汽車はいよいよ険しい峠を越え、懐かしい宮守の街が前方に見えて来た。既に見慣れている筈の景色なのに、毎回本当に涙が出そうになるくらいに懐かしさが胸に込み上げて来る。
今回はこの場所が目的地であることもあり、長かった旅が此処で終わるんだなぁ、と実際には後2日間残っているにもかかわらず、寂しさが漂い始める。
鈍く光る夏の夕日に照らされ、街外れの田園は濃い緑に包まれている。
この光と影の奥に、宮守女子高校の校舎がある。
線路はゆっくりとカーブし、斜め前方に宮守の市街地と、宮守駅を出た後に汽車が渡るめがね橋が見えた。
宮守駅のホームに降りた瞬間、焼けるような熱気に身体が包まれた。
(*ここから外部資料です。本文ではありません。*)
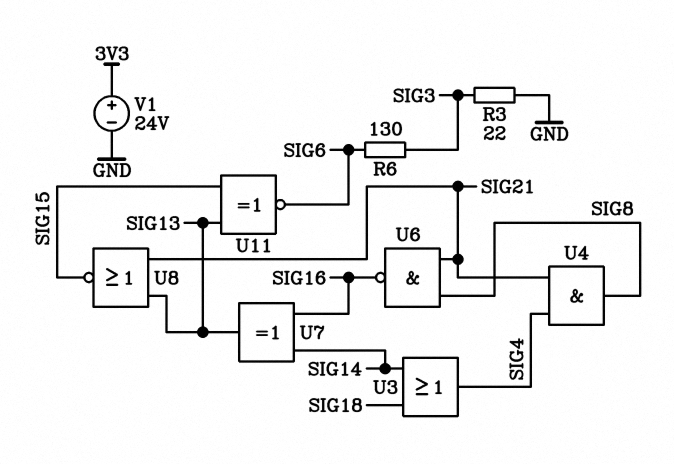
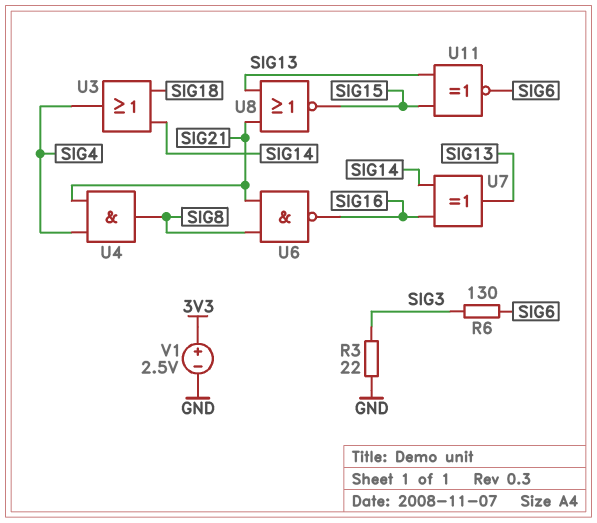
V1: 24V (plus 3V3, minus GND) -> 2.5V (plus 3V3, minus GND)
宮守の夏、静かな夏。そんな一日が間もなく終わろうとしている。
宮守駅の待合室に人の声が響くことはもう、ない。エイスリンちゃんもこのベンチで汽車を待っていたのかもしれない。最初はたった独りで、やがて掛け替えのない仲間たちと一緒に。
エイスリンちゃんを祝うために、俺はあの場所に行かなければならない。
街外れの道を1km程歩き、やがて俺の身長よりも低い釜石線の高架が見えて来た。
俺がこの場所でエイスリンちゃんの誕生日を祝うことに決めた理由は、10巻を読んでください。
それが今、お話し出来ることの全てです。